Luckily, there were no large aftershocks. Through the day though, my friends in the city sent me messages telling me how their office buildings shook, how the floor in front of them had cracked open or windows had shattered.

In a contemplative mood, I realised that this had a been close encounter. The huge earthquake had shaken me to the core as much as it had shaken the city, but luckily, in Manila at least, the damage had somehow been only superficial.

Since the earthquake, I’ve educated myself on what to do should I experience another. But I hope that I won’t have to put any disaster plan into action any time soon!

Manila, a city that’s been destroyed by countless earthquakes!

Safe Travels

Travelling has its risks, but I’m not trying to be a scaremonger in this article.

Anything can happen in your home country too, or in destinations that are generally perceived to be safe.

I love travelling to off beat destinations and experiencing new things, overcoming challenges and fears, but from my travels, I’ve also learnt that it pays to be prepared.

I check the news now before I head anywhere new or potentially unstable, but only the worst dangers would make me change my plans.

Most of all though, after years of travelling I’ve realised that I’m not invincible, that I very well could have lost my leg to an infection, and that one day, something even worse could happen to me.

That doesn’t make me fear travelling – rather I see it as the challenge of travel – but it does ensure that I have adequate travel medical insurance, both for my gear and for myself.

Like I said at the beginning of the article, I’ve recently started using SafetyWing for my travel medical insurance coverage, because not only is it really affordable – at USD 37 for 4 weeks – but it’s also really flexible.
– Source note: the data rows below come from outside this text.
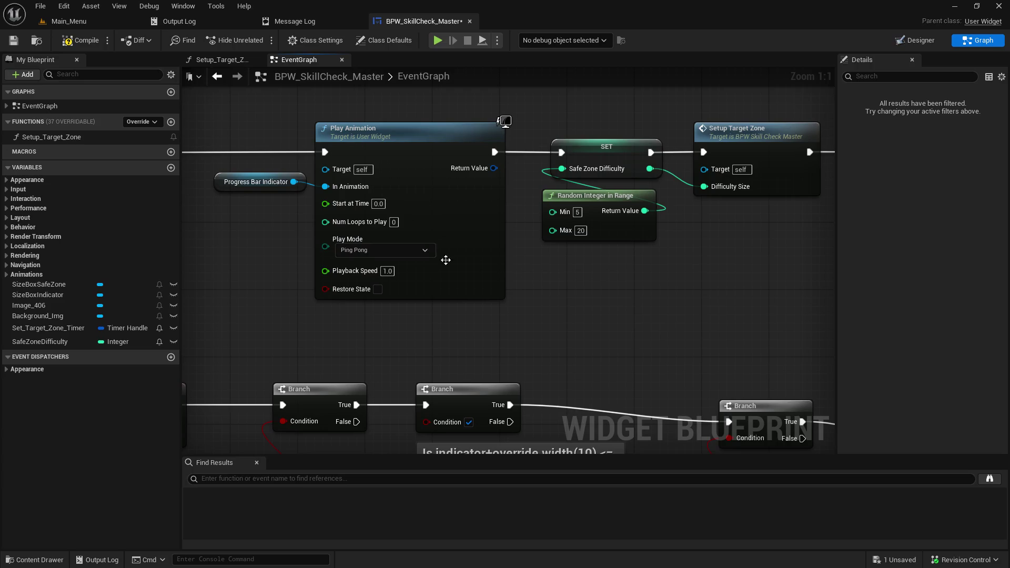
mouse_move(265, 110)
left_mouse_down()
mouse_move(437, 179)
mouse_move(395, 149)
left_mouse_up()
left_click_drag(541, 231, 683, 234)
You’re only covered when you need to be, which in my line of work as a travel writer, is perfect!

I encourage everyone to travel if they can. I encourage people to uncover the strange and to see the unusual.

I also encourage people to be prepared, to keep up to date with political events, and to be covered in case of accidents or injuries because life is unpredictable – and that goes for being home or abroad!.

For me though, it’s the unpredictability that is the best part of life and travel.